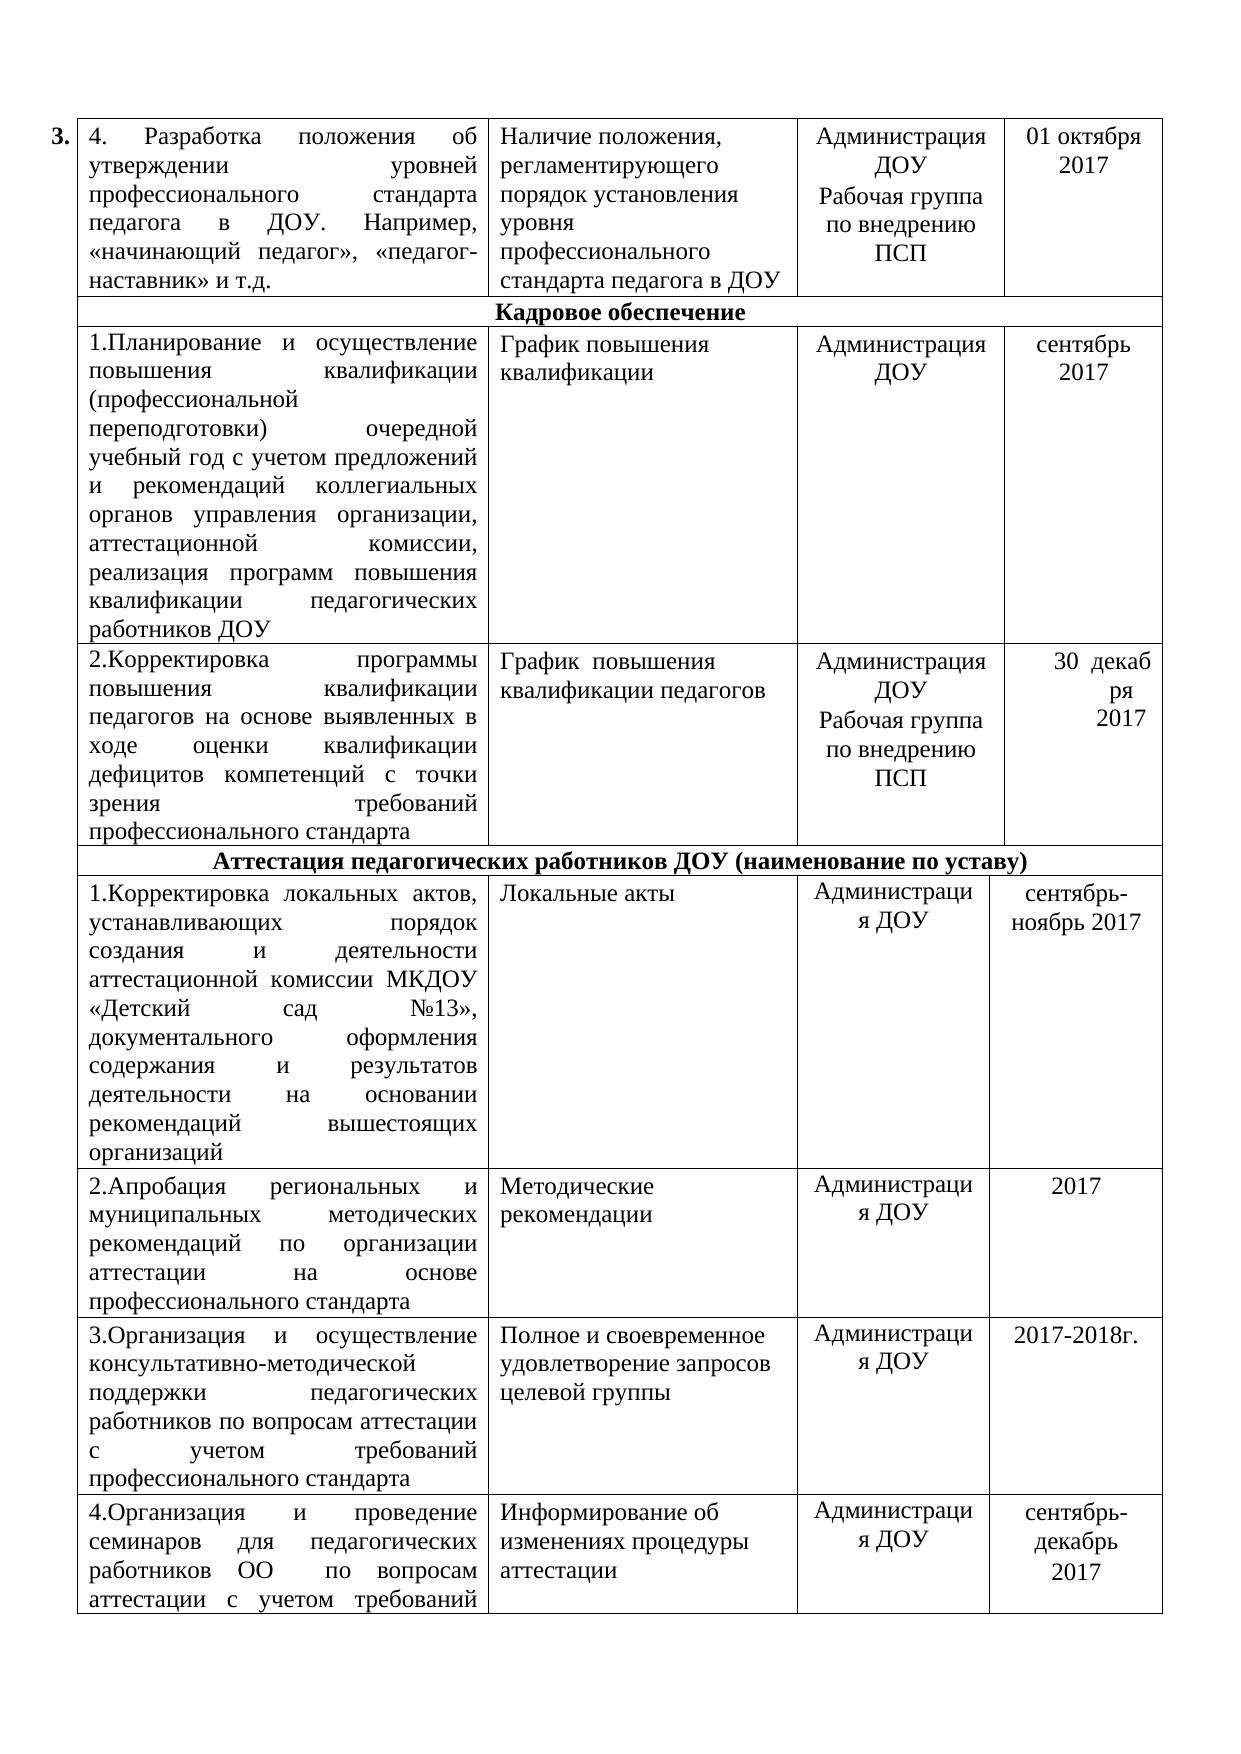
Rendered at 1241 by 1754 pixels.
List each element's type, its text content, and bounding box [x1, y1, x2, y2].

table_cell Администрация ДОУ [798, 1169, 989, 1317]
table_cell Аттестация педагогических работников ДОУ (наименование по уставу) [78, 846, 1162, 875]
table_cell сентябрь-ноябрь 2017 [990, 876, 1162, 1168]
table_cell Кадровое обеспечение [78, 297, 1162, 326]
table_cell Администрация ДОУ [798, 1495, 989, 1612]
table_cell Администрация ДОУ [798, 876, 989, 1168]
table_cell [798, 119, 1004, 296]
table_cell Локальные акты [489, 876, 797, 1168]
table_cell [489, 1495, 797, 1612]
table_cell сентябрь 2017 [1005, 327, 1162, 643]
table_cell Наличие положения, регламентирующего порядок установления уровня профессионального стандарта педагога в ДОУ [489, 119, 797, 296]
table_cell 3.Организация и осуществление консультативно-методической поддержки педагогических работников по вопросам аттестации с учетом требований профессионального стандарта [78, 1318, 488, 1494]
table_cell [78, 1495, 488, 1612]
table_cell 2.Апробация региональных и муниципальных методических рекомендаций по организации аттестации на основе профессионального стандарта [78, 1169, 488, 1317]
table_cell Полное и своевременное удовлетворение запросов целевой группы [489, 1318, 797, 1494]
table_cell 1.Планирование и осуществление повышения квалификации (профессиональной переподготовки) очередной учебный год с учетом предложений и рекомендаций коллегиальных органов управления организации, аттестационной комиссии, реализация программ повышения квалификации педагогических работников ДОУ [78, 327, 488, 643]
table_cell Методические рекомендации [489, 1169, 797, 1317]
table_cell 1.Корректировка локальных актов, устанавливающих порядок создания и деятельности аттестационной комиссии МКДОУ «Детский сад №13», документального оформления содержания и результатов деятельности на основании рекомендаций вышестоящих организаций [78, 876, 488, 1168]
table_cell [990, 1495, 1162, 1612]
table_cell 2017-2018г. [990, 1318, 1162, 1494]
table_cell График повышения квалификации [489, 327, 797, 643]
table_cell 2.Корректировка программы повышения квалификации педагогов на основе выявленных в ходе оценки квалификации дефицитов компетенций с точки зрения требований профессионального стандарта [78, 644, 488, 845]
table_cell График повышения квалификации педагогов [489, 644, 797, 845]
table_cell Администрация ДОУ [798, 327, 1004, 643]
table_cell 2017 [990, 1169, 1162, 1317]
table_cell декабря 2017 [1005, 644, 1162, 845]
table_cell Администрация ДОУ Рабочая группа по внедрению ПСП [798, 644, 1004, 845]
table_cell Администрация ДОУ [798, 1318, 989, 1494]
table_cell 01 октября 2017 [1005, 119, 1162, 296]
table_cell 4. Разработка положения об утверждении уровней профессионального стандарта педагога в ДОУ. Например, «начинающий педагог», «педагог-наставник» и т.д. [78, 119, 488, 296]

*Exercise instructions*: Transcribe the records above exactly and drop every picture.

*Reply*:
Rendered at 1241 by 1754 pixels.
List each element's type, its text content, and bounding box [x1, y1, x2, y2].

table_cell Администрация ДОУ [798, 1169, 989, 1317]
table_cell Аттестация педагогических работников ДОУ (наименование по уставу) [78, 846, 1162, 875]
table_cell сентябрь-ноябрь 2017 [990, 876, 1162, 1168]
table_cell Кадровое обеспечение [78, 297, 1162, 326]
table_cell Администрация ДОУ [798, 1495, 989, 1612]
table_cell Администрация ДОУ [798, 876, 989, 1168]
table_cell [798, 119, 1004, 296]
table_cell Локальные акты [489, 876, 797, 1168]
table_cell [489, 1495, 797, 1612]
table_cell сентябрь 2017 [1005, 327, 1162, 643]
table_cell Наличие положения, регламентирующего порядок установления уровня профессионального стандарта педагога в ДОУ [489, 119, 797, 296]
table_cell 3.Организация и осуществление консультативно-методической поддержки педагогических работников по вопросам аттестации с учетом требований профессионального стандарта [78, 1318, 488, 1494]
table_cell [78, 1495, 488, 1612]
table_cell 2.Апробация региональных и муниципальных методических рекомендаций по организации аттестации на основе профессионального стандарта [78, 1169, 488, 1317]
table_cell Полное и своевременное удовлетворение запросов целевой группы [489, 1318, 797, 1494]
table_cell 1.Планирование и осуществление повышения квалификации (профессиональной переподготовки) очередной учебный год с учетом предложений и рекомендаций коллегиальных органов управления организации, аттестационной комиссии, реализация программ повышения квалификации педагогических работников ДОУ [78, 327, 488, 643]
table_cell Методические рекомендации [489, 1169, 797, 1317]
table_cell 1.Корректировка локальных актов, устанавливающих порядок создания и деятельности аттестационной комиссии МКДОУ «Детский сад №13», документального оформления содержания и результатов деятельности на основании рекомендаций вышестоящих организаций [78, 876, 488, 1168]
table_cell [990, 1495, 1162, 1612]
table_cell 2017-2018г. [990, 1318, 1162, 1494]
table_cell График повышения квалификации [489, 327, 797, 643]
table_cell 2.Корректировка программы повышения квалификации педагогов на основе выявленных в ходе оценки квалификации дефицитов компетенций с точки зрения требований профессионального стандарта [78, 644, 488, 845]
table_cell График повышения квалификации педагогов [489, 644, 797, 845]
table_cell Администрация ДОУ [798, 327, 1004, 643]
table_cell 2017 [990, 1169, 1162, 1317]
table_cell декабря 2017 [1005, 644, 1162, 845]
table_cell Администрация ДОУ Рабочая группа по внедрению ПСП [798, 644, 1004, 845]
table_cell Администрация ДОУ [798, 1318, 989, 1494]
table_cell 01 октября 2017 [1005, 119, 1162, 296]
table_cell 4. Разработка положения об утверждении уровней профессионального стандарта педагога в ДОУ. Например, «начинающий педагог», «педагог-наставник» и т.д. [78, 119, 488, 296]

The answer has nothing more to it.